Getting to know: Mike Cessario

News travels from America (Business Insider, to be precise) that water is for "yoga moms". Luckily for anybody at risk of dying of thirst as a result, a former Netflix executive called Mike Cessario has come along with the solution. Called Liquid Death, Cessario's canned water start-up has raised $2.25 million (€2 million) to date purely on the back of some gothic lettering and the manly invitation to "murder your thirst".

Cessario explains that his “straight-edge punk” peers really need a water brand that speaks directly to them, not to “Whole Foods yoga moms”, and backers including Twitter co-founder Biz Stone and Dollar Shave Club founder Michael Dubin agree.
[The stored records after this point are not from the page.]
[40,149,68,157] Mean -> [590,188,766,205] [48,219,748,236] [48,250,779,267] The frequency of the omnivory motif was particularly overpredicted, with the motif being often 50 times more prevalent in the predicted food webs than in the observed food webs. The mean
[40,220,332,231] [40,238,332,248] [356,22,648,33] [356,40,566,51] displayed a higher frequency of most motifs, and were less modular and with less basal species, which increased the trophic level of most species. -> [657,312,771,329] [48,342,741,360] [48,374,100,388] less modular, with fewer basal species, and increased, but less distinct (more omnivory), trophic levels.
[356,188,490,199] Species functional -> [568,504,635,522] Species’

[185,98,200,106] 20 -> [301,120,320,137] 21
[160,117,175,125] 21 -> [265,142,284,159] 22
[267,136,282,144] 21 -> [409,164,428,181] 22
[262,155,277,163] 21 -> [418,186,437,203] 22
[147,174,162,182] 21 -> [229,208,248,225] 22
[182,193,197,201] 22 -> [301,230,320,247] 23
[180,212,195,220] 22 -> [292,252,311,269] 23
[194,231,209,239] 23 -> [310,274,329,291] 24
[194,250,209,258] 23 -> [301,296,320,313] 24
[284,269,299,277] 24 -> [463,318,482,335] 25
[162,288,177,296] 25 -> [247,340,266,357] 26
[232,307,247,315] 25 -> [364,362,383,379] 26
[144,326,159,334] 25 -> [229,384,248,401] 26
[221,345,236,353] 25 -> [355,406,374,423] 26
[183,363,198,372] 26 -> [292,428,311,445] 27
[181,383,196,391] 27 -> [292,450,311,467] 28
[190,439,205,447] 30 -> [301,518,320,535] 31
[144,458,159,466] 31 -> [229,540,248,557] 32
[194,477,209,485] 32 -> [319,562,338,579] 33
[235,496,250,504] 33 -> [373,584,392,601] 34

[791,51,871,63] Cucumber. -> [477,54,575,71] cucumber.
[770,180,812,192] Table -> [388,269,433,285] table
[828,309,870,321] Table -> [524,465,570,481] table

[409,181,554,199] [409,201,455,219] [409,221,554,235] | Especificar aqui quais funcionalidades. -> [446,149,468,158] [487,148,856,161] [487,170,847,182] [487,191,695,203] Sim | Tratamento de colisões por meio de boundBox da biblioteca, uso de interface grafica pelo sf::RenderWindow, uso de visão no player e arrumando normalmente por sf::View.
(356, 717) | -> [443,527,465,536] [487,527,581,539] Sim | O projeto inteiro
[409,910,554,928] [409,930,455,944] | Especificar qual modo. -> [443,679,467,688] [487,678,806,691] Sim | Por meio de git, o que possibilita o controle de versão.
Keen to bring some entertainment-world humour to the hitherto unfunny world of packaged water, Cessario has made Liquid Death look like a 12-pack of beer. Alas, this “mountain water” is only available online.

The list: Emoji overflow

Set your thumb to scroll mode: more emojis are coming – 230 of them. It’s an expansion that will lead to a chain reaction of endless emoji proliferation, the emoji-resistant argue, as phone users demand ever more specific representations of facial expressions, symbols and random household items. On the other (raised) hand, anything that dilutes the usage of the sneery rolling-eyes emoji has to be a good thing. Here are some on the way in 2019.

1. Drop of blood: This elegant drop of bright red blood doesn't have to signify menstruation, but it will.

2. Axe: Surely destined to be used in conjunction with the drop-of-blood emoji.

3. One-piece swimsuit: The emoji reign of the bikini is over.

4. Waffle: Possibly a Bird's Eye, more likely a Belgian, for some reason this addition to the food emoji canon has a square of butter melting into the middle of it.

5. Yawning face: Half-way to sleeping face, yawning face is truly the emoji we all need.